The virus, called enterovirus 71, causes hand, foot and mouth disease, and is common throughout the world. Although that disease usually is not fatal, the virus has been reported to cause encephalitis, a potentially fatal illness found primarily in the Asia-Pacific region.
"Taken together, the findings in both papers are useful when you are trying to stop the virus from infecting host cells," said Michael G. Rossmann, Purdue's Hanley Distinguished Professor of Biological Sciences. "The common theme is that they both report for the first time on the structure of this virus, and this tells us how to design compounds to fight the infection."
Rossmann is co-author of a paper written by Purdue postdoctoral research associate Pavel Plevka; Purdue research scientist Rushika Perera; Richard J. Kuhn, a professor and head of Purdue's Department of Biological Sciences; and Jane Cardosa, a researcher at Sentinext Therapeutics in Malaysia.
Both teams used a technique called X-ray crystallography to determine the virus's precise structure, showing similarities to features on related enteroviruses, including poliovirus.

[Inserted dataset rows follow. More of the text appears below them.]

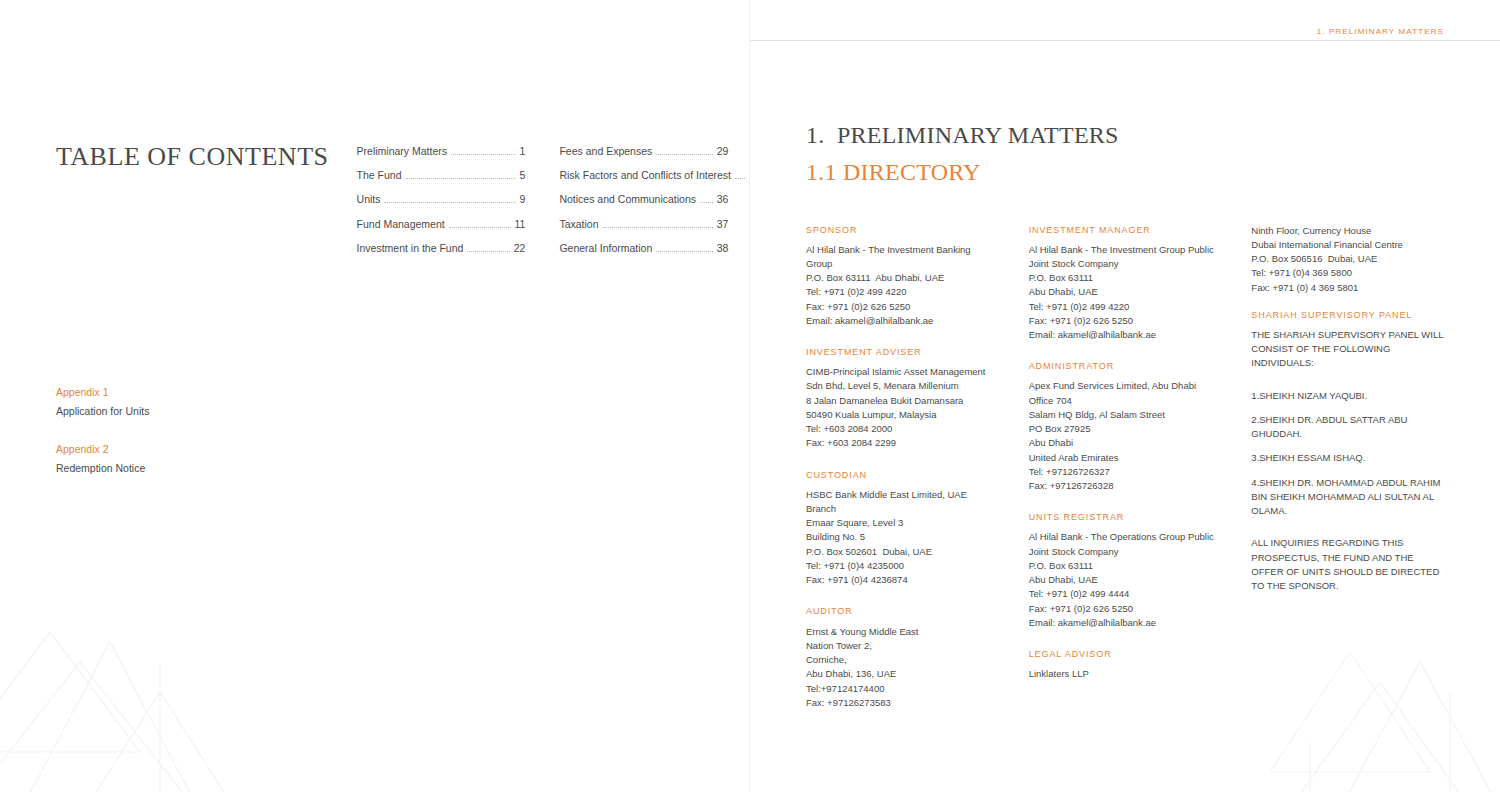TABLE OF CONTENTS
Preliminary Matters 1
The Fund 5
Units 9
Fund Management 11
Investment in the Fund 22
Fees and Expenses 29
Risk Factors and Conflicts of Interest 32
Notices and Communications 36
Taxation 37
General Information 38
Appendix 1
Application for Units
Appendix 2
Redemption Notice
1. Preliminary Matters
1. PRELIMINARY MATTERS
1.1 DIRECTORY
Sponsor
Al Hilal Bank - The Investment Banking Group
P.O. Box 63111 Abu Dhabi, UAE
Tel: +971 (0)2 499 4220
Fax: +971 (0)2 626 5250
Email: akamel@alhilalbank.ae
Investment Adviser
CIMB-Principal Islamic Asset Management Sdn Bhd, Level 5, Menara Millenium
8 Jalan Damanelea Bukit Damansara
50490 Kuala Lumpur, Malaysia
Tel: +603 2084 2000
Fax: +603 2084 2299
Custodian
HSBC Bank Middle East Limited, UAE Branch
Emaar Square, Level 3
Building No. 5
P.O. Box 502601 Dubai, UAE
Tel: +971 (0)4 4235000
Fax: +971 (0)4 4236874
Auditor
Ernst & Young Middle East
Nation Tower 2,
Corniche,
Abu Dhabi, 136, UAE
Tel:+97124174400
Fax: +97126273583
Investment Manager
Al Hilal Bank - The Investment Group Public Joint Stock Company
P.O. Box 63111
Abu Dhabi, UAE
Tel: +971 (0)2 499 4220
Fax: +971 (0)2 626 5250
Email: akamel@alhilalbank.ae
Administrator
Apex Fund Services Limited, Abu Dhabi
Office 704
Salam HQ Bldg, Al Salam Street
PO Box 27925
Abu Dhabi
United Arab Emirates
Tel: +97126726327
Fax: +97126726328
Units Registrar
Al Hilal Bank - The Operations Group Public Joint Stock Company
P.O. Box 63111
Abu Dhabi, UAE
Tel: +971 (0)2 499 4444
Fax: +971 (0)2 626 5250
Email: akamel@alhilalbank.ae
Legal Advisor
Linklaters LLP
Ninth Floor, Currency House
Dubai International Financial Centre
P.O. Box 506516 Dubai, UAE
Tel: +971 (0)4 369 5800
Fax: +971 (0) 4 369 5801
Shariah Supervisory Panel
The Shariah Supervisory Panel will consist of the following individuals:
1.Sheikh Nizam Yaqubi.
2.Sheikh Dr. Abdul Sattar Abu Ghuddah.
3.Sheikh Essam Ishaq.
4.Sheikh Dr. Mohammad Abdul Rahim Bin Sheikh Mohammad Ali Sultan Al Olama.
All inquiries regarding this prospectus, the fund and the offer of units should be directed to the sponsor.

However, a key feature is different in that a small molecule called a "pocket factor," located within a pocket of the protective shell of the virus, is partially exposed in EV71.
When the virus binds to a human cell, the pocket factor is squeezed out of its pocket resulting in the destabilisation of the virus particle, which then disintegrates and releases its genetic material to infect the cell and replicate.

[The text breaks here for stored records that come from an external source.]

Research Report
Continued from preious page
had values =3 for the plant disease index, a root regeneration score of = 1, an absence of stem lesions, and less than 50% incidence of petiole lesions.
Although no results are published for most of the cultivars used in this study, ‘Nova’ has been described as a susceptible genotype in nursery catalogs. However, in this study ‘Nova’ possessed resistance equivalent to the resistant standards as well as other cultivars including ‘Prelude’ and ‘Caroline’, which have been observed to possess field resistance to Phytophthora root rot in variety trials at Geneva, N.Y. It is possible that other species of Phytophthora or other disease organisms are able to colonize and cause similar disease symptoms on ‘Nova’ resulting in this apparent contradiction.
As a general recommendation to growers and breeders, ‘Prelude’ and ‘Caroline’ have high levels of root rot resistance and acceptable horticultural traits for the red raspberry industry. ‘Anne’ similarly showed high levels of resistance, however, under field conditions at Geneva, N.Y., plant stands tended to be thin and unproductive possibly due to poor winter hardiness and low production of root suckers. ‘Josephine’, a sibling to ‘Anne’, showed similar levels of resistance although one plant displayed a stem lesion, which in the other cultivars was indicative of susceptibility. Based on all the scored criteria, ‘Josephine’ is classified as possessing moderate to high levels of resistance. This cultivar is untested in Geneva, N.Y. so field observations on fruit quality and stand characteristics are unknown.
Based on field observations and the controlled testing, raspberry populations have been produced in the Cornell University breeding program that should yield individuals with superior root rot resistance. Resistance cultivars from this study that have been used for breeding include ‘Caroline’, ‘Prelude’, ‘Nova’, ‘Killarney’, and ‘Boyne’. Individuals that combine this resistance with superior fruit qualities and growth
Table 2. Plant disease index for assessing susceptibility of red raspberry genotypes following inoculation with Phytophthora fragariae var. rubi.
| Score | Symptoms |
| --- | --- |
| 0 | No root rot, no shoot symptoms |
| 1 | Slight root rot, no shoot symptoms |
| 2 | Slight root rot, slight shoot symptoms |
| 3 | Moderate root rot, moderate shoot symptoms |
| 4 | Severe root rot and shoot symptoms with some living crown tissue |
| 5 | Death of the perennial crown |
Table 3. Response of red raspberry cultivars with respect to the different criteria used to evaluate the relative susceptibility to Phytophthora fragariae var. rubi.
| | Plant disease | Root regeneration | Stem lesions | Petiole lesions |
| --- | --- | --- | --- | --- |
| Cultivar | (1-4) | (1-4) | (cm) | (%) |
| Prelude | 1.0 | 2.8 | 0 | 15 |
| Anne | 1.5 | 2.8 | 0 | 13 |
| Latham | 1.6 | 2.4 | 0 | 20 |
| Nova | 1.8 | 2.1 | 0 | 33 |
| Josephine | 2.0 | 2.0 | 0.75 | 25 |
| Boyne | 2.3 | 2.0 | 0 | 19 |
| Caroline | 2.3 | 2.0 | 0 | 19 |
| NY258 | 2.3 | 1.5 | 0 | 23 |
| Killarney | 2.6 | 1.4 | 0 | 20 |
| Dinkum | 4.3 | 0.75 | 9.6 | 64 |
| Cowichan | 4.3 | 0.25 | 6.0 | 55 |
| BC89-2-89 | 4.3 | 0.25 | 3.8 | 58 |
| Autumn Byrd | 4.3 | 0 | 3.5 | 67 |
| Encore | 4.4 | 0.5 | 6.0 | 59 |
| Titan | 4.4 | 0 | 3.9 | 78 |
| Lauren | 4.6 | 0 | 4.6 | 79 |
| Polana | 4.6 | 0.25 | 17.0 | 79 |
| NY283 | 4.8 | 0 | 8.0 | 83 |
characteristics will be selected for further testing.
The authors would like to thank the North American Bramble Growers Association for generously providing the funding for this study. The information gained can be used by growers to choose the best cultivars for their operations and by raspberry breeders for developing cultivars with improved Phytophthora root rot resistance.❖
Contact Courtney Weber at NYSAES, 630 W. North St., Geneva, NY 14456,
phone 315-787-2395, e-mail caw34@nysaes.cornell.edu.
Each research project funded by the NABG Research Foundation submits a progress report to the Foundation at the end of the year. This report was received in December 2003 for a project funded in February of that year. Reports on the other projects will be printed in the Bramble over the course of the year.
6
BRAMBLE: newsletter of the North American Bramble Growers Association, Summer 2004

Researchers led by Rossmann have developed antiviral drugs for other enteroviruses such as rhinoviruses that cause the common cold. The drugs work by replacing the pocket factor with a molecule that binds more tightly than the real pocket factor.

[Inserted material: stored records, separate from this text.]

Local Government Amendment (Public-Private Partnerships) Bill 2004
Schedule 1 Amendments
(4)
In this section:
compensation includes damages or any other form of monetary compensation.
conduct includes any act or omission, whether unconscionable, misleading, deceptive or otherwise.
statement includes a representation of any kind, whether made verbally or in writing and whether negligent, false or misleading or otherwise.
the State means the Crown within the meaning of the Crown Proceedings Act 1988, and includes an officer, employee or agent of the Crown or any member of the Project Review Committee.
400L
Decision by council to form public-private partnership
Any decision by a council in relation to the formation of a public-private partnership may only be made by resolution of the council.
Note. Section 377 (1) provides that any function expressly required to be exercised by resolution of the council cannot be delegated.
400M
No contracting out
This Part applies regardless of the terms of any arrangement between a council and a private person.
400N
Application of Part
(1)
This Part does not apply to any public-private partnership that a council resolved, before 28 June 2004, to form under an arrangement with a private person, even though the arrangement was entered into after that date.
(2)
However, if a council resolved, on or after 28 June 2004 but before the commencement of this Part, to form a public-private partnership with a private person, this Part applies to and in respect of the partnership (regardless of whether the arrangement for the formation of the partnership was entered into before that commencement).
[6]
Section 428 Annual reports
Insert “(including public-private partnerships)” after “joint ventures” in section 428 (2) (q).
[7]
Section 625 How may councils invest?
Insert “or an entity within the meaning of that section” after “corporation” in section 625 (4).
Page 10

This hinders infection in two ways: The drug molecule fills the pocket, making it difficult for a virus to bind to a human cell. Also, because the drug binds tightly to the pocket, it stabilises the virus and keeps it from disintegrating and releasing its genetic material into the host cell.
However, in enterovirus 71 - or EV71 - a portion of the pocket factor sticks out of the pocket, exposing a hydrophilic tip, whereas the pocket factors in other related viruses are entirely enclosed in the pocket. In order to hinder EV71 infection, antiviral drugs must have a hydrophilic tip at one end to mimic the pocket factor.
"The major point of this paper is that it suggests how to design a drug to inhibit EV71 infection," Rossmann said.